Essential Functions:

  • Provides effective guidance to entire Referral Department and Transitions of Care team, clinical and administrative team regarding clinical and administrative issues, prioritization and workflow management.
  • Collaborates with Director of Referral Management and Transitions of Care and Human Resources to effectively interview and make recommendations for qualified candidates for vacant Referral and Liaison Department positions.
  • Collaborates with Director of Referral Management and Transitions of Care to provide feedback regarding Referral Management Specialist, Referral Specialist performance, Transitions of Care staff, their accounts, growth and account management.
  • Works cooperatively with the Director of Referral Management and Transitions of Care to improve processes and efficiencies within the department.
  • Identifies, reports, and acts on referral source and referral request concerns by communicating with department Director, as well as other agency leaders as appropriate.
  • Acts as a role model and mentor for Referral Department and Transitions of Care team, as well as new employees.
  • Provides warm hand-off communication to Referral Nurse Specialist assuming lead role, and others as appropriate.
  • Serves as a resource for referral sources and the community regarding services provided, third party regulations, determination of home care eligibility, and appropriateness for home health or hospice.
  • Provides resource information if patient/client is not eligible or not appropriate for home care or hospice.
  • Gathers necessary information and uses clinical expertise to manage timely and accurate referral processing, with a focus on medically complex referral requests and works with transition of care team to ensure safe and timely discharges and documentation.
  • Reviews admitting department operations and systems to ensure compliance with applicable standards.
  • Provides input to strategic decisions on agency growth that affect the functional area of responsibility.
  • Capable of resolving escalated issues arising from operations, referral management and transitions of care and requiring coordination with other departments.

Position Type/Expected Hours of Work & Travel

This is a full-time position, and days and hours of work are Monday through Friday, 10 a.m. to 6:30 p.m. with some flexibility based on position.
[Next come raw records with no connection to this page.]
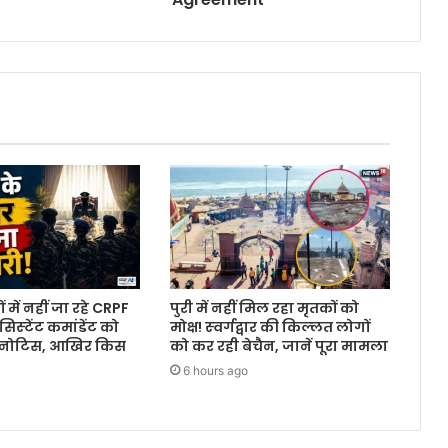
 में नहीं जा रहे CRPF
पुरी में नहीं मिल रहा मृतकों को
्‍टेंट कमांडेंट को
मोक्ष! स्‍वर्गद्वार की किल्‍लत लोगों
 नोटिस, आखिर किस
को कर रही बेचैन, जानें पूरा मामला
6 hours ago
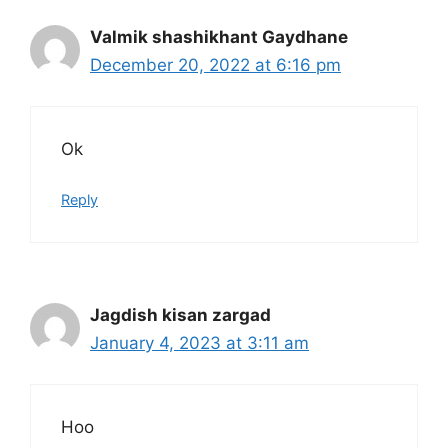
Valmik shashikhant Gaydhane
December 20, 2022 at 6:16 pm
Ok
Reply
Jagdish kisan zargad
January 4, 2023 at 3:11 am
Hoo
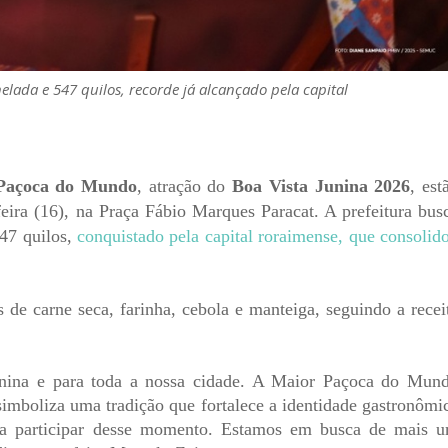
lada e 547 quilos, recorde já alcançado pela capital
Paçoca do Mundo
, atração do
Boa Vista Junina 2026
, est
feira (16), na Praça Fábio Marques Paracat.
A prefeitura bus
547 quilos,
conquistado pela capital roraimense, que consolid
de carne seca, farinha, cebola e manteiga, seguindo a recei
unina e para toda a nossa cidade. A Maior Paçoca do Mun
simboliza uma tradição que fortalece a identidade gastronômi
ra participar desse momento. Estamos em busca de mais 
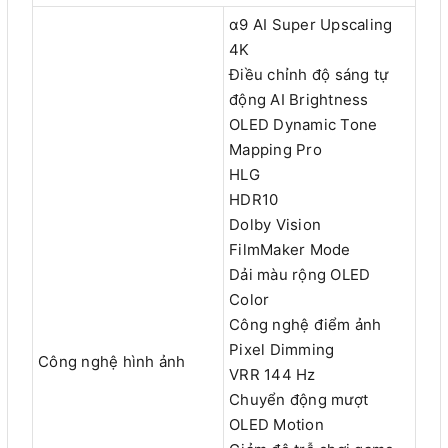
α9 AI Super Upscaling
4K
Điều chỉnh độ sáng tự
động AI Brightness
OLED Dynamic Tone
Mapping Pro
HLG
HDR10
Dolby Vision
FilmMaker Mode
Dải màu rộng OLED
Color
Công nghệ điểm ảnh
Pixel Dimming
Công nghệ hình ảnh
VRR 144 Hz
Chuyển động mượt
OLED Motion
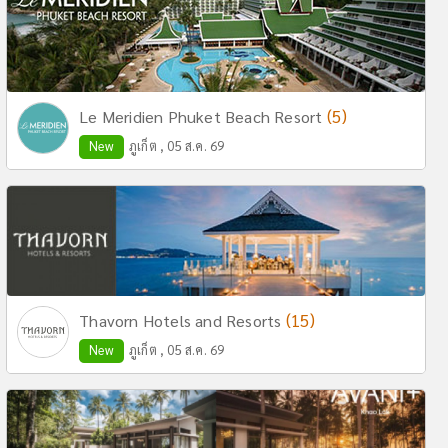
(5)
Le Meridien Phuket Beach Resort
New
ภูเก็ต , 05 ส.ค. 69
(15)
Thavorn Hotels and Resorts
New
ภูเก็ต , 05 ส.ค. 69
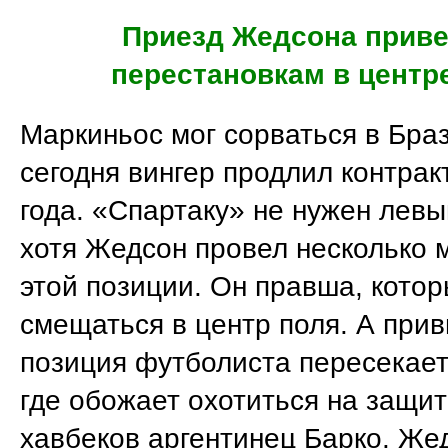
Приезд Жедсона приве
перестановкам в центр
Маркиньос мог сорваться в Бра
сегодня вингер продлил контрак
года. «Спартаку» не нужен лев
хотя Жедсон провел несколько 
этой позиции. Он правша, кото
смещаться в центр поля. А при
позиция футболиста пересекает
где обожает охотиться на защит
хавбеков аргентинец Барко. Же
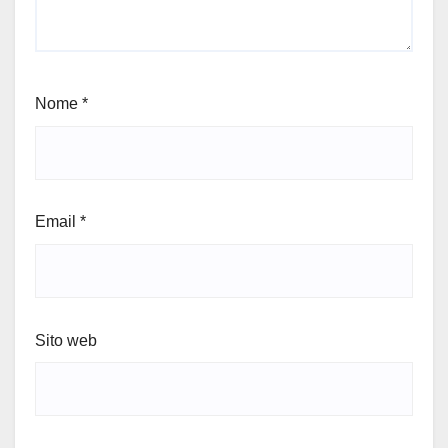
Nome
*
Email
*
Sito web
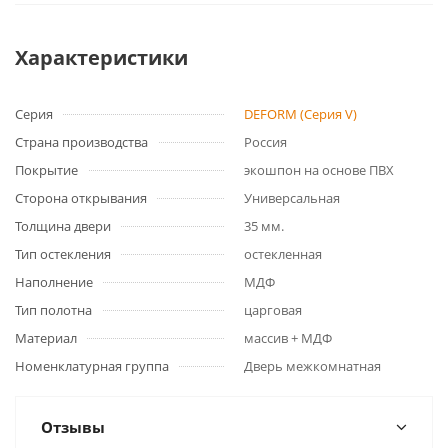
Характеристики
Серия
DEFORM (Серия V)
Страна производства
Россия
Покрытие
экошпон на основе ПВХ
Сторона открывания
Универсальная
Толщина двери
35 мм.
Тип остекления
остекленная
Наполнение
МДФ
Тип полотна
царговая
Материал
массив + МДФ
Номенклатурная группа
Дверь межкомнатная
Отзывы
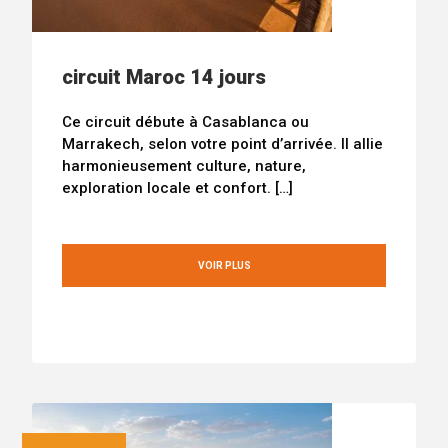
circuit Maroc 14 jours
Ce circuit débute à Casablanca ou
Marrakech, selon votre point d’arrivée. Il allie
harmonieusement culture, nature,
exploration locale et confort. […]
VOIR PLUS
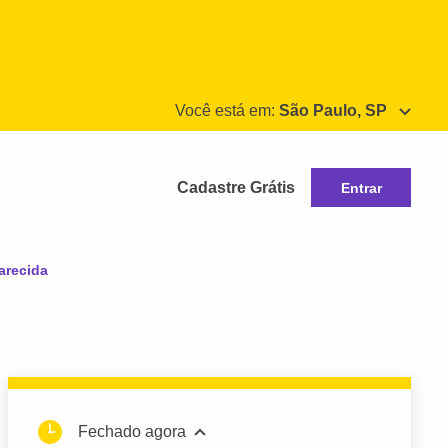
Você está em:
São Paulo, SP
Cadastre Grátis
Entrar
arecida
Fechado agora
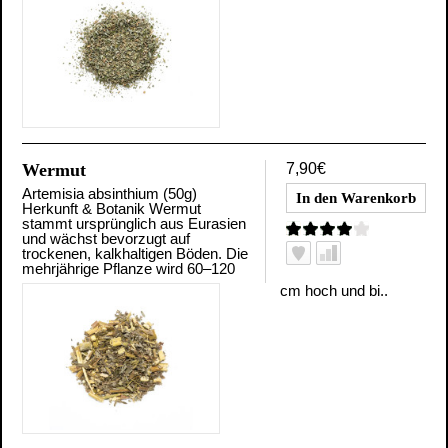
Wermut
7,90€
Artemisia absinthium (50g)
Herkunft & Botanik Wermut
stammt ursprünglich aus Eurasien
und wächst bevorzugt auf
trockenen, kalkhaltigen Böden. Die
mehrjährige Pflanze wird 60–120
cm hoch und bi..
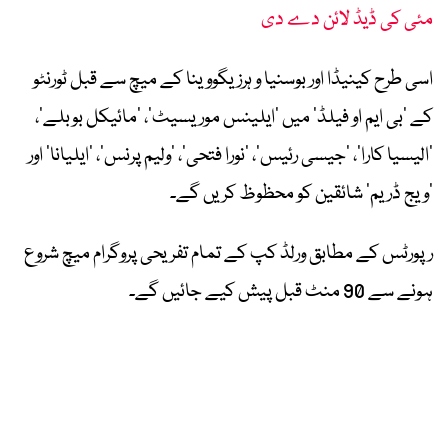
مئی کی ڈیڈ لائن دے دی
اسی طرح کینیڈا اور بوسنیا و ہرزیگووینا کے میچ سے قبل ٹورنٹو
کے ‘بی ایم او فیلڈ’ میں ‘ایلینس موریسیٹ’، ‘مائیکل بوبلے’،
‘الیسیا کارا’، ‘جیسی رئیس’، ‘نورا فتحی’، ‘ولیم پرنس’، ‘ایلیانا’ اور
‘ویج ڈریم’ شائقین کو محظوظ کریں گے۔
رپورٹس کے مطابق ورلڈ کپ کے تمام تفریحی پروگرام میچ شروع
ہونے سے 90 منٹ قبل پیش کیے جائیں گے۔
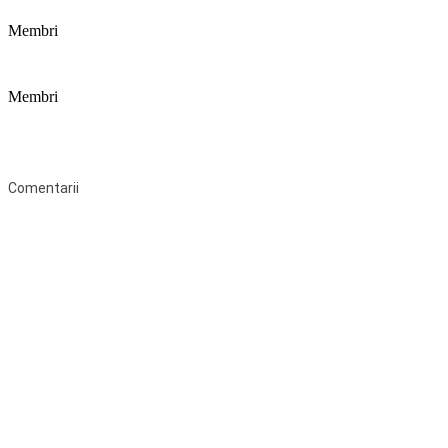
Membri
Membri
Federaţia Coaliția pentru Educație este deschisă tuturor organizațiilor
neguvernamentale non-profit și apolitice care îşi desfăşoară
activitatea în domeniul educaţional şi aderă la Statutul Federației.
Comentarii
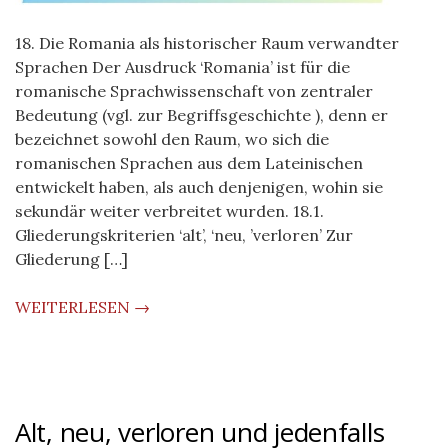
18. Die Romania als historischer Raum verwandter
Sprachen Der Ausdruck ‘Romania’ ist für die
romanische Sprachwissenschaft von zentraler
Bedeutung (vgl. zur Begriffsgeschichte ), denn er
bezeichnet sowohl den Raum, wo sich die
romanischen Sprachen aus dem Lateinischen
entwickelt haben, als auch denjenigen, wohin sie
sekundär weiter verbreitet wurden. 18.1.
Gliederungskriterien ‘alt’, ‘neu, ’verloren’ Zur
Gliederung […]
WEITERLESEN →
Alt, neu, verloren und jedenfalls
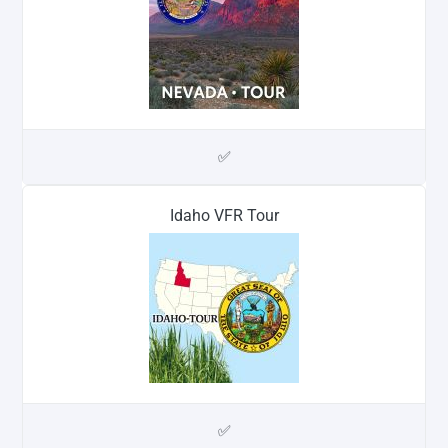
✅
Idaho VFR Tour
✅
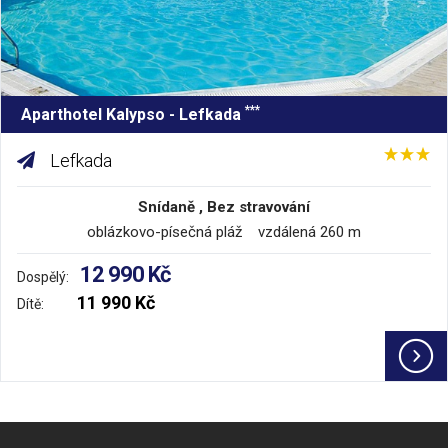
***
Aparthotel Kalypso - Lefkada
Lefkada
Snídaně , Bez stravování
oblázkovo-písečná pláž vzdálená 260 m
12 990 Kč
Dospělý:
11 990 Kč
Dítě:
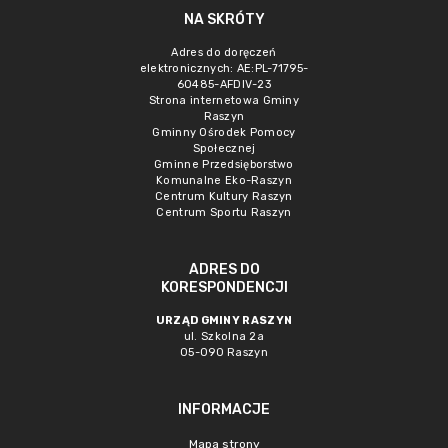
NA SKRÓTY
Adres do doręczeń
elektronicznych: AE:PL-71795-
60485-AFDIV-23
Strona internetowa Gminy
Raszyn
Gminny Ośrodek Pomocy
Społecznej
Gminne Przedsięborstwo
Komunalne Eko-Raszyn
Centrum Kultury Raszyn
Centrum Sportu Raszyn
ADRES DO
KORESPONDENCJI
URZĄD GMINY RASZYN
ul. Szkolna 2a
05-090 Raszyn
INFORMACJE
Mapa strony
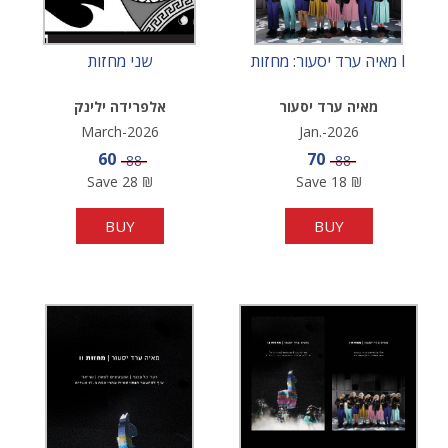
מאיה ערד יסעור: מחזות I
שני מחזות
מאיה ערד יסעור
אלפרידה ילינק
March-2026
Jan.-2026
Sale price
Sale price
60
70
Price
Price
88
88
Save
28
₪
Save
18
₪
BUY
BUY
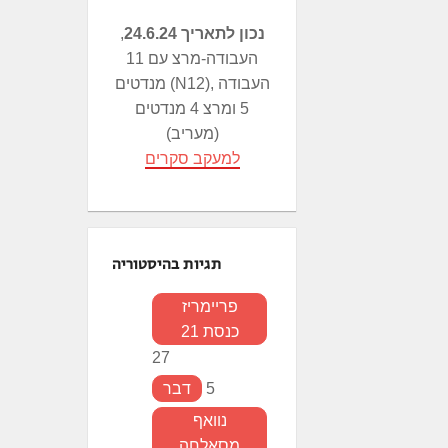
נכון לתאריך 24.6.24
,
העבודה-מרצ עם 11
מנדטים (N12), העבודה
5 ומרצ 4 מנדטים
(מעריב)
למעקב סקרים
תגיות בהיסטוריה
פריימריז
כנסת 21
27
5
דבר
נוואף
מסאלחה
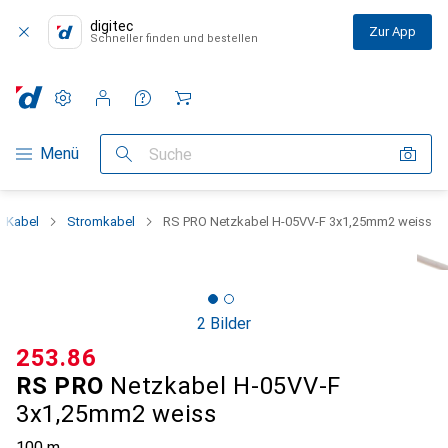
digitec
Zur App
Schneller finden und bestellen
Einstellungen
Kundenkonto
Vergleichslisten
Merklisten
Warenkorb
Navigation nach Kategorien
Menü
Suche
Kabel
Stromkabel
RS PRO Netzkabel H-05VV-F 3x1,25mm2 weiss
2 Bilder
CHF
253.86
RS PRO
Netzkabel H-05VV-F
3x1,25mm2 weiss
100 m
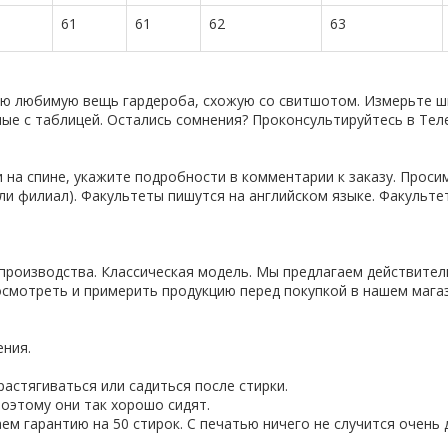
61
61
62
63
ую любимую вещь гардероба, схожую со свитшотом. Измерьте ши
нные с таблицей. Остались сомнения? Проконсультируйтесь в Тел
 на спине, укажите подробности в комментарии к заказу. Проси
ли филиал). Факультеты пишутся на английском языке. Факульте
производства. Классическая модель. Мы предлагаем действител
смотреть и примерить продукцию перед покупкой в нашем магаз
ения.
астягиваться или садиться после стирки.
оэтому они так хорошо сидят.
ем гарантию на 50 стирок. С печатью ничего не случится очень 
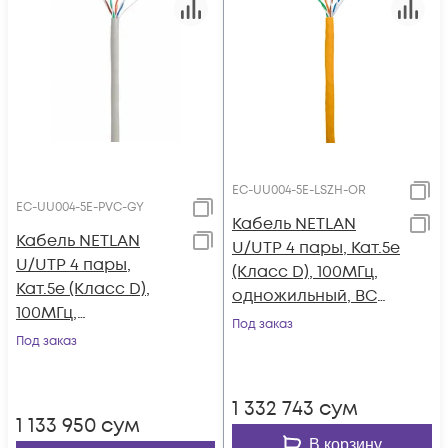
EC-UU004-5E-LSZH-OR
EC-UU004-5E-PVC-GY
Кабель NETLAN
Кабель NETLAN
U/UTP 4 пары, Кат.5e
U/UTP 4 пары,
(Класс D), 100МГц,
Кат.5e (Класс D),
одножильный, BC
100МГц,
(чистая медь),
Под заказ
одножильный, BC
Под заказ
внутренний, LSZH
(чистая медь),
нг(B)-HF,
внутренний, PVC
оранжевый, 305м
1 332 743
сум
нг(B), серый, 305м
1 133 950
сум
В корзину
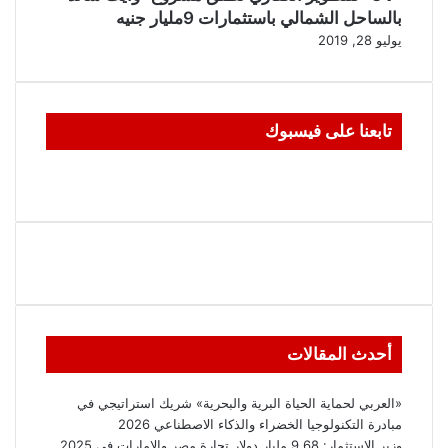
بالساحل الشمالي باستثمارات 9مليار جنيه
يوليو 28, 2019
تابعنا على فيسبوك
أحدث المقالات
«العربي لحماية الحياة البرية والبحرية» شريك استراتيجي في
مبادرة التكنولوجيا الخضراء والذكاء الاصطناعي 2026
وزير الاستثمار: 9.68 مليار دولار تجارة مصر والإمارات في 2025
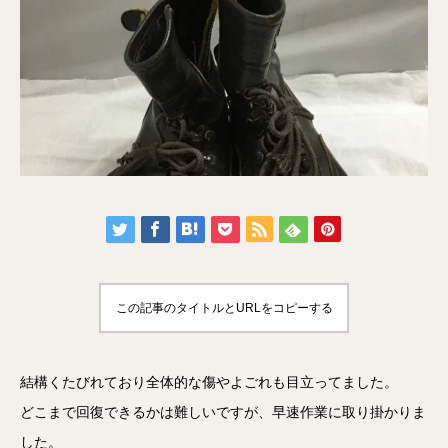
この記事のタイトルとURLをコピーする
結構くたびれており全体的な傷やよごれも目立ってました。
どこまで回復できるかは難しいですが、早速作業に取り掛かりま
した。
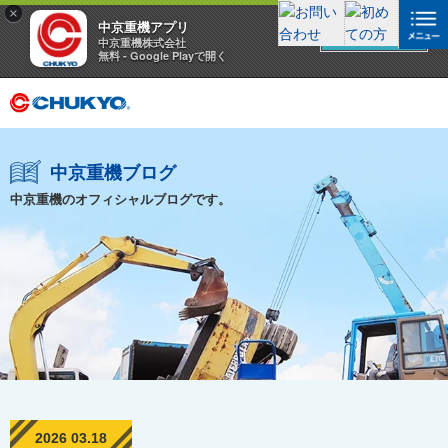
×
中京重機アプリ
アプリを見る
中京重機株式会社
無料 - Google Playで開く
中京重機ブログ
中京重機のオフィシャルブログです。
2026 03.18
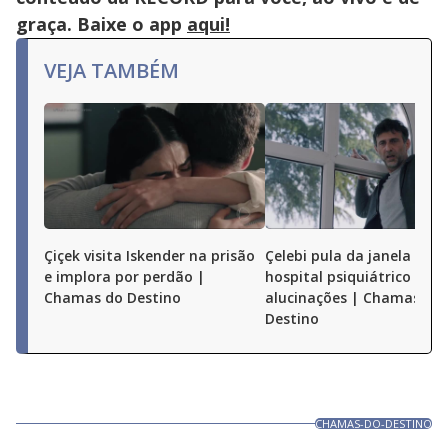
graça. Baixe o app
aqui!
VEJA TAMBÉM
Çiçek visita Iskender na prisão
Çelebi pula da janela de
e implora por perdão |
hospital psiquiátrico após
Chamas do Destino
alucinações | Chamas do
Destino
CHAMAS-DO-DESTINO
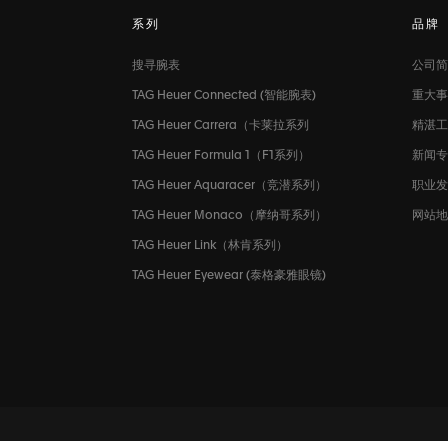
系列
品牌
搜寻腕表
公司简
TAG Heuer Connected (智能腕表)
重大事
TAG Heuer Carrera（卡莱拉系列
精湛工
TAG Heuer Formula 1（F1系列）
新闻
TAG Heuer Aquaracer（竞潜系列）
职业
TAG Heuer Monaco（摩纳哥系列）
网站地
TAG Heuer Link（林肯系列）
TAG Heuer Eyewear (泰格豪雅眼镜)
This position has overall supervisory responsibility seven days a week based on department needs.

Qualifications

  • Current LPN or RN license in Massachusetts and New Hampshire required.
  • Home Health and Hospice experience preferred.
  • Experience in referral management and transitions of care preferred.
  • Previous management experience required.

Additional Information

Care at Home is an equal opportunity employer- M/F/Veteran/Disability. 

 

AAP/EEO Statement

Home Health Foundation is an Equal Opportunity Employer and dedicated to the goal of building a diverse and inclusive workplace that reflects the patient population in which we serve. All qualified applicants will receive consideration for employment without regard to race, color, religion, gender, sexual orientation, gender identity or expression, national origin, age, disability, protected veteran status, genetic information, or any other characteristic protected by applicable law. Home Health Foundation is especially interested in candidates who, through their service, training and experience, will contribute to the diversity and excellence of our health care community.

Other Duties

Please note this job description is not designed to cover or contain a comprehensive listing of activities, duties or responsibilities that are required of the employee for this job. Duties, responsibilities and activities may change at any time with or without notice.